The infrastructure of the dubious RIG exploit kit has been seriously disrupted by a group of experts and security companies led by RSA. This operation, dubbed “Shadowfall”, gave the researchers the opportunity to learn more about the exploit.
Several independent researchers and employees of Board Analysis, Palo Alto Networks, and Malwarebytes have joined the project and RSA announced the results of the operation on Monday, 5th June.
After the notorious Angler exploit kit disappeared, RIG managed to get to the top in the exploit kit market. It was used to distribute different malware pieces like CryptoMix and Cerber ransomware as well as the SmokeLoader backdoor. RIG relies on several Silverlight, Flash Player, Microsoft Edge and Internet Explorer exploits, which it delivered by injecting malicious iframes into compromised websites.

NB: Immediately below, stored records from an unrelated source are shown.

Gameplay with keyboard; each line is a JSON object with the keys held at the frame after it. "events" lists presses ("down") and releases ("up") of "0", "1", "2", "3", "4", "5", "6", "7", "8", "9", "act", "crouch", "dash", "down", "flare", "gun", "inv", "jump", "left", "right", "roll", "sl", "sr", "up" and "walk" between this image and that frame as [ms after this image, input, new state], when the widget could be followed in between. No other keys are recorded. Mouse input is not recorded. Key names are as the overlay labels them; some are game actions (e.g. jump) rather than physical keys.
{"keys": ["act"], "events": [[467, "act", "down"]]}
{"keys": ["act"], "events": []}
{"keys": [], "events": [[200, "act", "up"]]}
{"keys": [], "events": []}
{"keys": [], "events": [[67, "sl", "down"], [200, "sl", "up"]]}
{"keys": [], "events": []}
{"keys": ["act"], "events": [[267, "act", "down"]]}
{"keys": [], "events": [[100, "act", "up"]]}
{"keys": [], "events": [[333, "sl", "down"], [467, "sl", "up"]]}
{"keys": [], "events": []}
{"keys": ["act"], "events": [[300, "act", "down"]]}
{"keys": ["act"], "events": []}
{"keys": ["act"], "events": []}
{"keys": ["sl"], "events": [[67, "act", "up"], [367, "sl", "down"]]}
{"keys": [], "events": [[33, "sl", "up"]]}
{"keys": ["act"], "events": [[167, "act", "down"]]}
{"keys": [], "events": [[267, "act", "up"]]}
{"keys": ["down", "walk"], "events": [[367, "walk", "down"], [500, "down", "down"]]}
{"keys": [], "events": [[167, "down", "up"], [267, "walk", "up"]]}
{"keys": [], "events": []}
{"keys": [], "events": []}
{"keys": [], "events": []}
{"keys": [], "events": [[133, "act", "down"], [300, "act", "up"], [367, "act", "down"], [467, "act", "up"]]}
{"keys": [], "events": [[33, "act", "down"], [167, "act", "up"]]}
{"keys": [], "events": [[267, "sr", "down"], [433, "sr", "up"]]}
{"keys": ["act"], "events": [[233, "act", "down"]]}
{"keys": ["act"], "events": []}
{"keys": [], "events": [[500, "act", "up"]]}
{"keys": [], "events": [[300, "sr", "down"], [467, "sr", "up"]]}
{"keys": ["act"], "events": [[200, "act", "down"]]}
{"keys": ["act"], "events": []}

RIG also used the domain shadowing technique where hackers steal domain owners` credentials and then used them to develop subdomains which point to malicious servers. The researchers were able to find tens of thousands of shadow domains connected to RIG, many of which registered with GoDaddy.
With the cooperation of GoDaddy, many of these domains were taken down in the middle of last month. This caused a significant breakdown to the RIG exploit and mostly to a few of its most resent campaigns – “Decimal IP” and “Seamless”. RSA stated, however, that the impact of the takedown operations is not easy to evaluate mostly due to the limited visibility into the hackers` activity and the huge number of malware campaigns.
The experts who took part it this operation said that RIG was still active but added that it hadn’t been using Flash Player exploits for a couple of days. On Monday, however, they noted that RIG had resumed the use of Flash exploits.
And when it comes to how the crooks managed to steal owner`s credentials and to create shadow domains, RSA stated that it doesn’t seem like the information came from Pony dumps. The Pony Trojan has been widely used in the last couple of years to hijacker millions of accounts.
“In terms of the shadow domains themselves, it is believed that the threat actors waging these campaigns rely upon sophisticated phishing operations to acquire legitimate customer credentials.” – RSA said in a blog post – “In terms of the compromised sites, the cross section of affected domain registrars implies a more opportunistic approach. While it remains unclear what methods may have been employed as a means for harvesting these credentials, community research exists on the usage of IoT botnets to brute force WordPress sites.”